Siddhartha by Hermann Hesse ( Penguin Modern Classics)…A classic of twentieth-century literature with a NEW introduction by PAULO COELHO
This edition has a NEW introduction by PAULO COELHO.
Siddhartha is perhaps the most important and compelling moral allegory our troubled century has produced. Integrating Eastern and Western spiritual traditions with psychoanalysis and philosophy, this strangely simple tale, written with a deep and moving empathy for humanity, has touched the lives of millions since its original publication in 1922. Set in India, Siddhartha is the story of a young Brahmin’s search for ultimate reality after meeting with the Buddha. His quest takes him from a life of decadence to asceticism, from the illusory joys of sensual love with a beautiful courtesan, and of wealth and fame, to the painful struggles with his son and the ultimate wisdom of renunciation
About the author
Hermann Hesse was born in Calw, Württemberg, in 1877. He intended to follow in his father’s footsteps as a Protestant pastor and missionary, but rebelled against traditional academic education and instead worked for a while as a bookseller, antique dealer and mechanic. After his first novel Peter Camenzind was published in 1904, he devoted himself to writing. In 1919, as a protest against German militarism in the First World War, Hesse moved back to Switzerland where he lived in self-imposed exile until his death at the age of eighty-five in 1962.

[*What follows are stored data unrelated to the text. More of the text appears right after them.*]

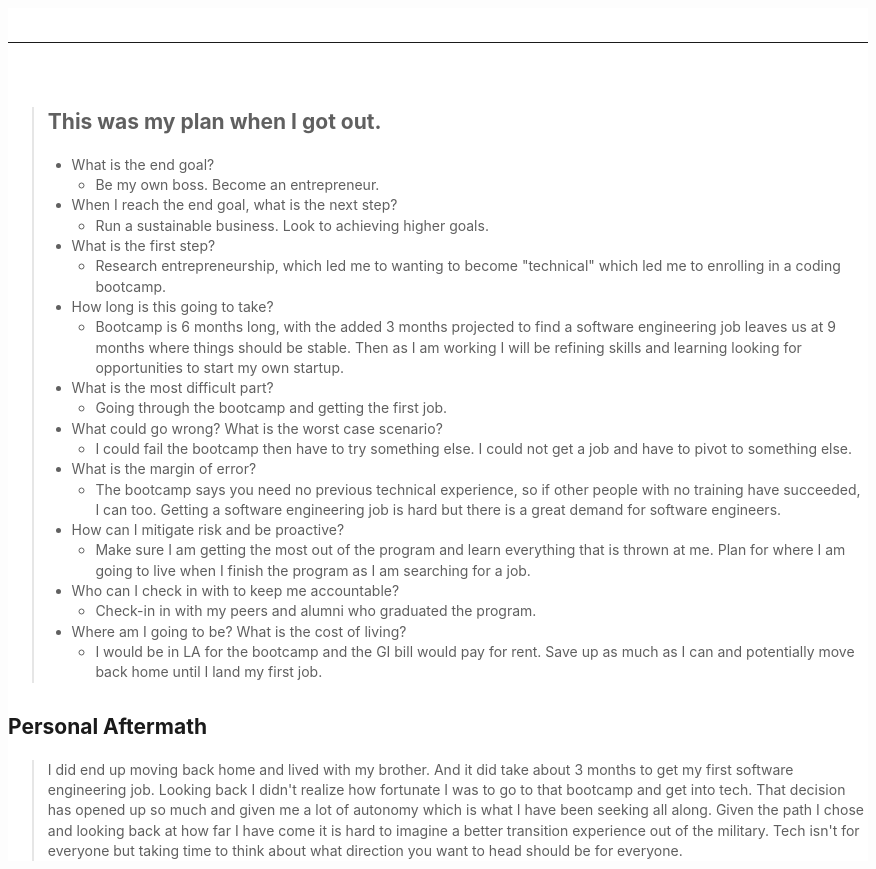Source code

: <br>
<hr>
<br>


> ## This was my plan when I got out.
> - What is the end goal?
> 	- Be my own boss. Become an entrepreneur.
> - When I reach the end goal, what is the next step?
> 	- Run a sustainable business. Look to achieving higher goals.
> - What is the first step?
> 	- Research entrepreneurship, which led me to wanting to become "technical" which led me to enrolling in a coding bootcamp.
> - How long is this going to take?
> 	- Bootcamp is 6 months long, with the added 3 months projected to find a software engineering job leaves us at 9 months where things should be stable. Then as I am working I will be refining skills and learning looking for opportunities to start my own startup.
> - What is the most difficult part?
> 	- Going through the bootcamp and getting the first job.
> - What could go wrong? What is the worst case scenario?
> 	- I could fail the bootcamp then have to try something else. I could not get a job and have to pivot to something else.
> - What is the margin of error?
> 	- The bootcamp says you need no previous technical experience, so if other people with no training have succeeded, I can too. Getting a software engineering job is hard but there is a great demand for software engineers.
> - How can I mitigate risk and be proactive?
> 	- Make sure I am getting the most out of the program and learn everything that is thrown at me. Plan for where I am going to live when I finish the program as I am searching for a job.
> - Who can I check in with to keep me accountable?
> 	- Check-in in with my peers and alumni who graduated the program.
> - Where am I going to be? What is the cost of living?
> 	- I would be in LA for the bootcamp and the GI bill would pay for rent. Save up as much as I can and potentially move back home until I land my first job.

## Personal Aftermath
>I did end up moving back home and lived with my brother. And it did take about 3 months to get my first software engineering job. Looking back I didn't realize how fortunate I was to go to that bootcamp and get into tech. That decision has opened up so much and given me a lot of autonomy which is what I have been seeking all along. Given the path I chose and looking back at how far I have come it is hard to imagine a better transition experience out of the military. Tech isn't for everyone but taking time to think about what direction you want to head should be for everyone.
>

Hesse was strongly influenced by his interest in music, the psychoanalytic theories of Jung and Eastern thought. His early novels were traditional, but with the publication in 1919 of Demian, a Freudian study of adolescence with Nietzschean emphasis on the superior individual, he became an ‘uninhibited innovator.’ Each of his later novels, including Steppenwolf, Siddhartha and Narcissus and Goldmund, was a step in Hesse’s determined search for the self. The Glass Bead Game (Das Glasperlenspiel [Magister Ludi]) was his last and consummate work.